Sarkaghat is a city and a tehsil, near Mandi city in Mandi district of the Indian state of Himachal Pradesh.

Sarkaghat is one of the 5 Local Urban Bodies in Mandi District. The town is located about 60 km away from the district headquarters at Mandi. It is a main business centre and is the fourth-largest town in the district.

The Sarkaghat Local Urban Body came into existence in 1981. The Nagar Panchayat of Sarkaghat has seven wards. The new ward of Dabrog was recently included in the Nagar Panchayat. The present population of this town is about 6000 and the floating population is about 1 Lakh per month.

The town has a Government Hospital. PPR Memorial Hospital is the only private hospital located in Sarkaghat. The bus station is under the control of Himachal Road Transport Corporation (HRTC).

Sarkaghat has one Govt. P.G. College, one Govt. Hospital, Senior Secondary School, Mini Secretariat in which the various Govt. Department Office of Sub-Division level function.

Sarkaghat also have CBSE affiliated schools, R K International School which is located near the Nabahi Devi Temple. and SPS International School situated in Tatahar.

Demographics
Sarkaghat is a Nagar Panchayat city in district of Mandi, Himachal Pradesh. The Sarkaghat city is divided into seven wards for which elections are held every five years. The Sarkaghat Nagar Panchayat has population of 4,715 of which 2,522 are males while 2,193 are females as per report released by Census India 2011.
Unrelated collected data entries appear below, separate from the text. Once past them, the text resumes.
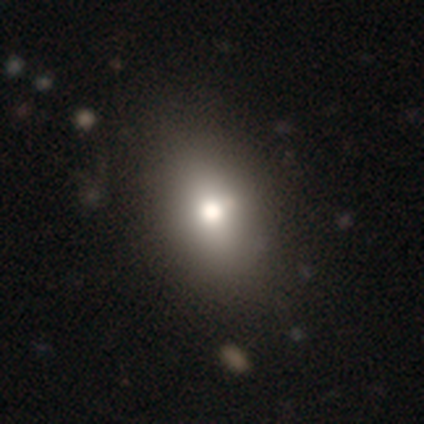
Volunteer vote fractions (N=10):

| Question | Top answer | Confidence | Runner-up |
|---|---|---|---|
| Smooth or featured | smooth | 80% | featured or disk (10%) |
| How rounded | in between | 88% | round (12%) |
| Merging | none | 78% | minor disturbance (11%) |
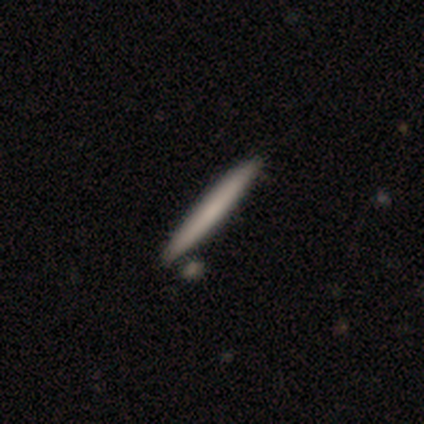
smooth-or-featured: smooth: 60% | featured or disk: 40% | star or artifact: 0%
  how-rounded: cigar-shaped: 100% | round: 0% | in between: 0%
  merging: none: 80% | merger: 20% | minor disturbance: 0% | major disturbance: 0%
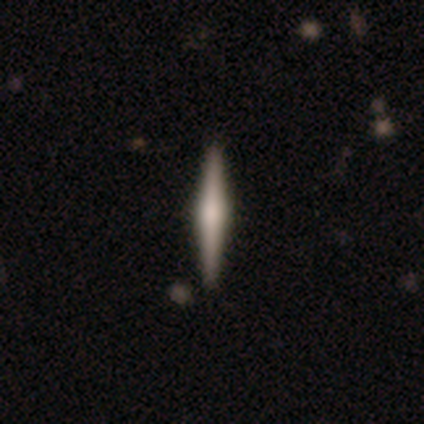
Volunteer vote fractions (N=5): Overall: featured or disk (80%). Edge-on disk: yes (100%). Edge-on bulge: rounded (75%). Merging: none (100%).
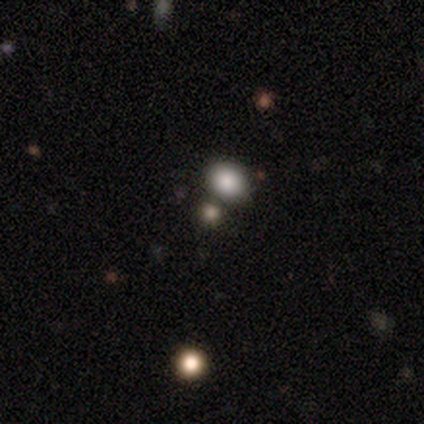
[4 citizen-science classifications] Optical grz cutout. It shows a smooth galaxy with no disk features (75%) that is round (100%). Merging: none (100%).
Population of Children with age of 0-6 is 419 which is 8.89% of total population of Sarkaghat (NP). In Sarkaghat Nagar Panchayat, Female Sex Ratio is of 870 against state average of 972. Moreover, Child Sex Ratio in Sarkaghat is around 669 compared to Himachal Pradesh state average of 909. Literacy rate of Sarkaghat city is 89.29% higher than state average of 82.80%. In Sarkaghat, Male literacy is around 92.65% while female literacy rate is 85.53%.

Sarkaghat Nagar Panchayat has total administration over 1,184 houses to which it supplies basic amenities like water and sewerage. It is also authorized to build roads within Nagar Panchayat limits and impose taxes on properties coming under its jurisdiction.